BLOWING ROCK — A new, tree-lined public street may soon appear in Blowing Rock, the centerpiece of a planned single-family subdivision on previously undeveloped land owned by the Blowing Rock Country Club. To go forward, the conditional use permit application by John Winkler must receive the approval of the Blowing Rock board of commissioners.
The first test of the CUP request, a quasi-judicial process under North Carolina state law, will come Thursday, Jan. 21, when the proposed development is reviewed by the Blowing Rock Planning Board. If it passes muster with the planning board, then the CUP request is likely to be advanced to the Blowing Rock board of commissioners for either approval or denial.
Any decision by the board of commissioners is part of a quasi-judicial process governed by the North Carolina General Statutes. Members of the board of commissioners are prohibited from ex parte communications about a CUP request, meaning that they can only take into consideration testimony and evidence presented at a public hearing about the proposed project. They must refer any questions or concerns asked of them before the public hearing to planning director Kevin Rothrock. To engage in any form of ex parte communication outside of the public hearing puts them at risk of either being voluntarily or forcibly recused from the public hearing proceedings.
The Proposed Development
The subject property has long been owned by the Blowing Rock Country Club. At one time it was part of the old No. 6 hole of the club’s original golf course, according to the CUP filings.

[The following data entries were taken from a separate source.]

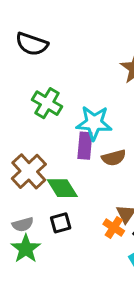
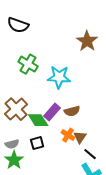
purple rectangle: (85, 146) -> (52, 112), moved, turned 36
brown semicircle: (114, 158) -> (72, 111), moved
orange cross: (114, 227) -> (68, 135), moved

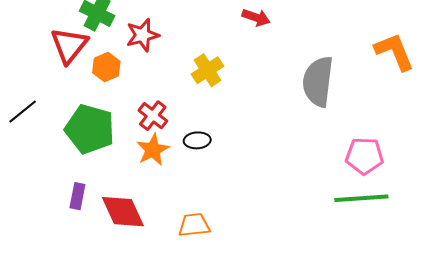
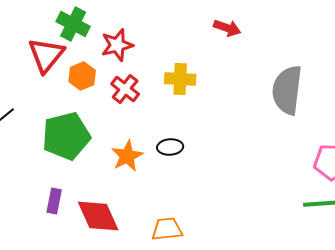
yellow cross: (208, 70) -> (180, 79), turned 36
red cross: (153, 116) -> (125, 89), moved
green pentagon: (90, 129) -> (66, 136), turned -30

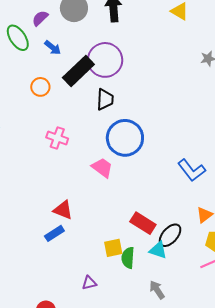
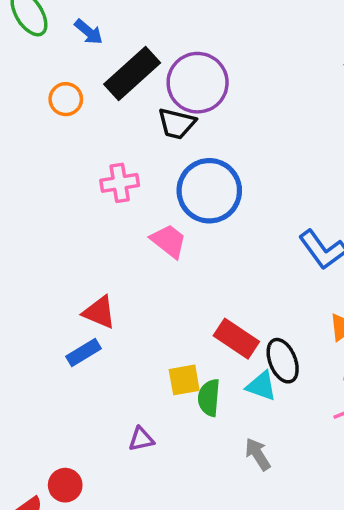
purple circle: (105, 60) -> (198, 83), moved
black trapezoid: (105, 99) -> (177, 124), turned 100
pink cross: (57, 138) -> (120, 183), moved, turned -30
black ellipse: (170, 235) -> (283, 361), turned -65

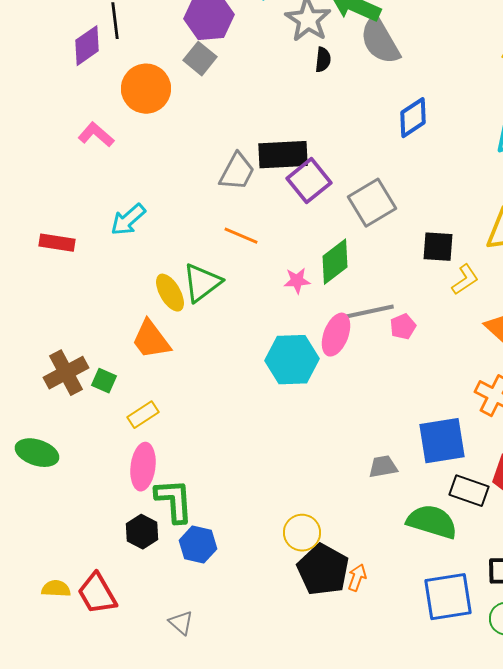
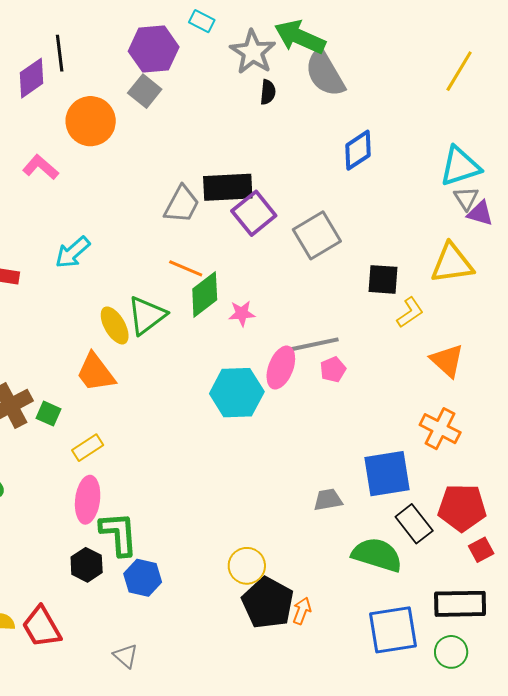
green diamond: (335, 262) -> (205, 294), moved
pink pentagon: (403, 327) -> (333, 370), moved
black rectangle: (469, 491) -> (414, 524), turned 33

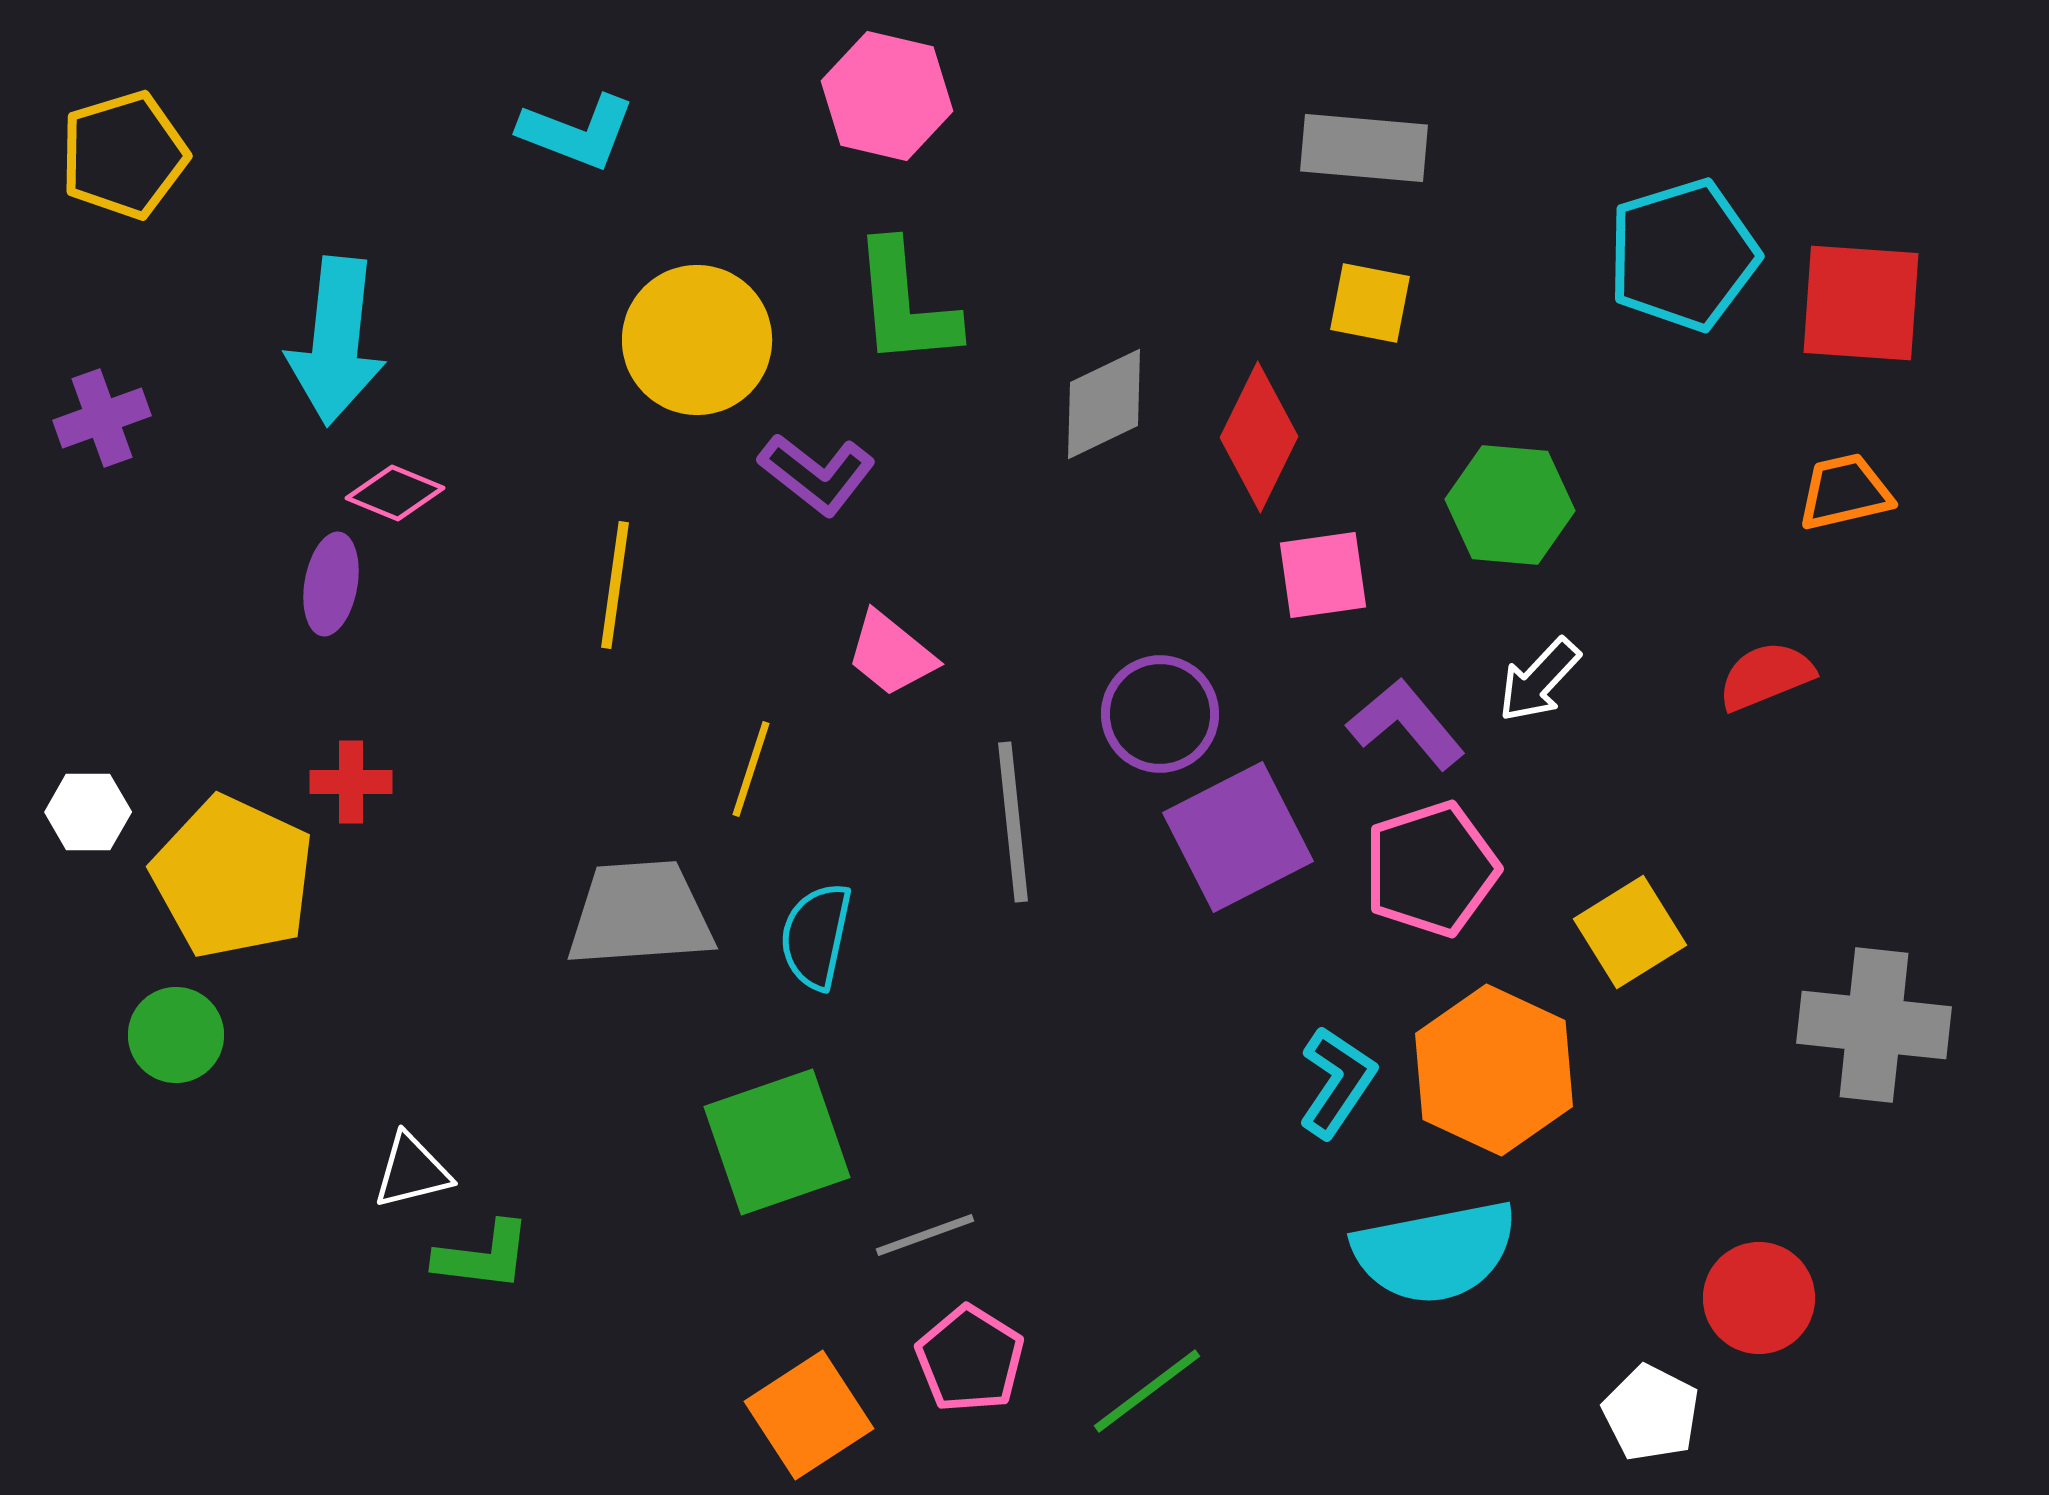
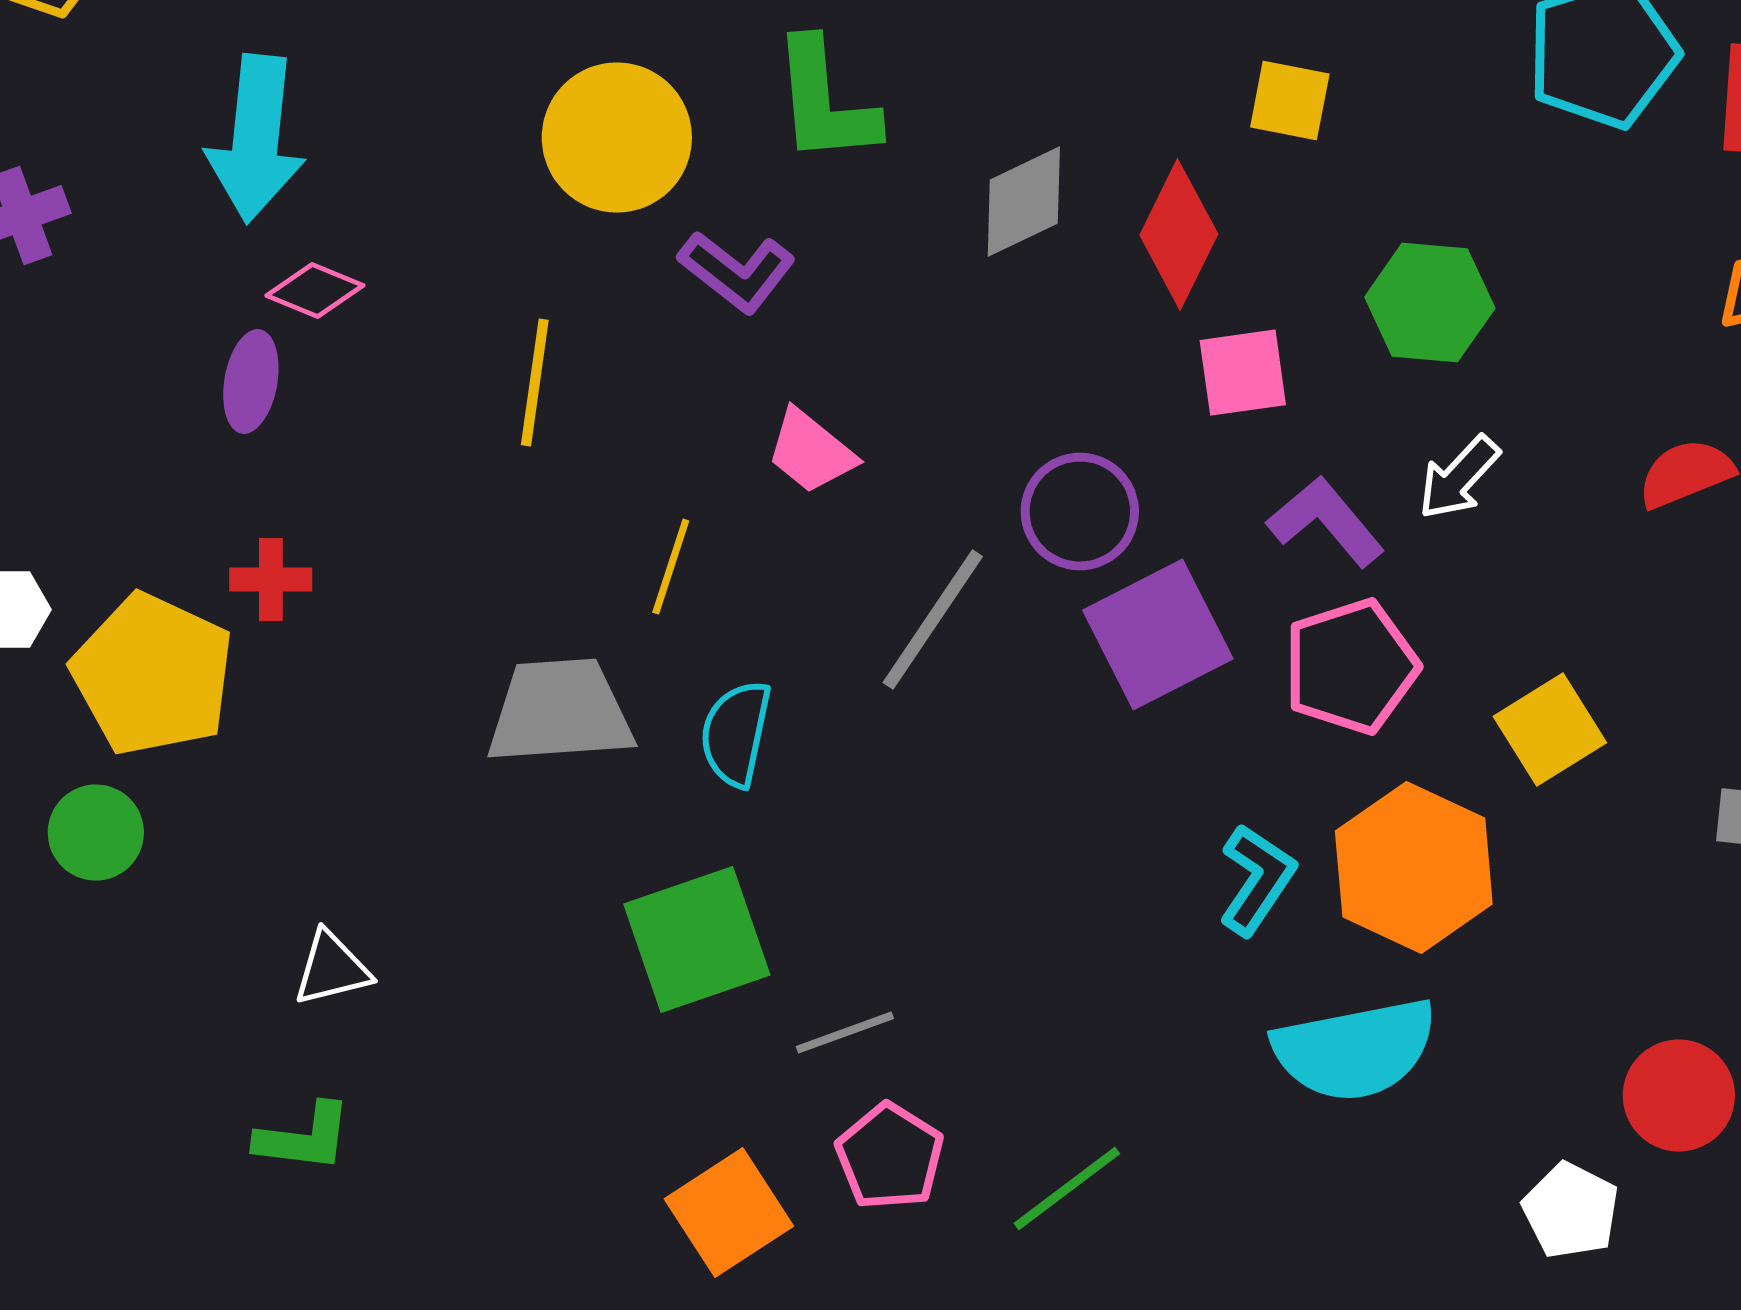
gray line: (1013, 822) -> (933, 620), turned 40
green L-shape: (483, 1256) -> (304, 1138), moved

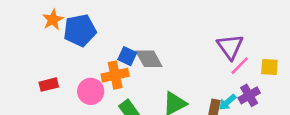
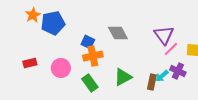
gray diamond: (149, 59) -> (118, 33), moved
orange cross: (115, 75) -> (93, 56), moved
purple cross: (249, 95) -> (178, 71), turned -35

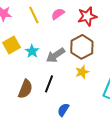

As presented in the board packet, the Winkler plan would recombine six of the current country club lots into five lots, the largest of which would be approximately 4.7 acres and contain the proposed subdivision and street. The remaining four lots would front Green Hill Road, one a reconfigured smaller lot carved out of a parcel mostly contained in the subdivision. The remaining three lots will stay close to, but slightly modified from their existing plotlines, located just north of the planned subdivision.
No part of the development will require re-zoning, according to planning director Kevin Rothrock. The properties are already zoned as R-15. All of the eight parcels in the proposed subdivision meet the town’s requirement that a lot be a minimum of 15,000 square feet.
Of the eight lots, the smallest is 15,285 square feet and the largest 37,224 square feet, as shown in the site plans.
According to Rothrock, the plans satisfy all requirements of the town’s Land Use Code and, as proposed, the developer will work with staff and the town engineer to meet town code as pertains to water and sewer.
The only modification to the plan suggested by Rothrock and the planning department staff, included for the Planning Board review on Thursday, is for there to be a 20-foot setback and undisturbed buffer from the existing developed properties along Green Hill Road rather than the currently planned 12-foot setback.
The staff’s recommendation, along with the aerial vicinity map, site plan, overall plan, utility plan, grading plan, road profile plan, and street tree plan are all included in the material submitted to the planning board for its review.
Leading up to this week’s planning board meeting, Rothrock and town manager Shane Fox said they have fielded a variety of questions and concerns from residents around the area.
“Some residents may be seasonal, but we all work for a year-round, full-service town government,” said Rothrock. “When a CUP application is submitted to us, there is a process that we go through. That includes a review by town staff to determine if the proposed project satisfies the requirements of town code, then our advancing the CUP application to the planning board for its review and a potential recommendation to the town council.
“Before the planning board meeting,” said Rothrock, “as required by law we mail out written notice to all neighboring property owners with legal standing as defined by the state statutes. As a matter of courtesy, we go beyond that and mail notice to others in the area who might be impacted by the development. To every extent possible we are transparent in complying with the law.
“In any development case,” Rothrock said, “the landowner has rights, the developer has rights, and the neighboring property owners have rights. Just because a piece of property has remained vacant for decades, does not mean that it will not be developed by someone in the future. For example, there are several instances in town where property owners at higher elevations purchased the land below them to protect their viewshed.”
Market trends and circumstances change over time, as do market opportunities. Reached by telephone, John Winkler suggested that current demand for housing in the Blowing Rock market is the primary driver behind his plan.
“There is very little vacant land left to be developed in Blowing Rock,” Winkler said. “Given what we are seeing in the market now, there is a shortage of existing homes and our proposed development addresses that in a small way with a low-density project.”
If approved, Winkler stated that a property owners association would be formed. The individual lots would be sold and the new owners would be free to build their own homes, of their own designs, as long as they conformed to the POA guidelines.
“We might build a couple of spec houses,” he said, “but we want this development to be special. Like a lot of Blowing Rock, we think the most likely buyers might be seasonal residents, but today it is an easy drive from southern locations like Charlotte, South Carolina, or even Atlanta.”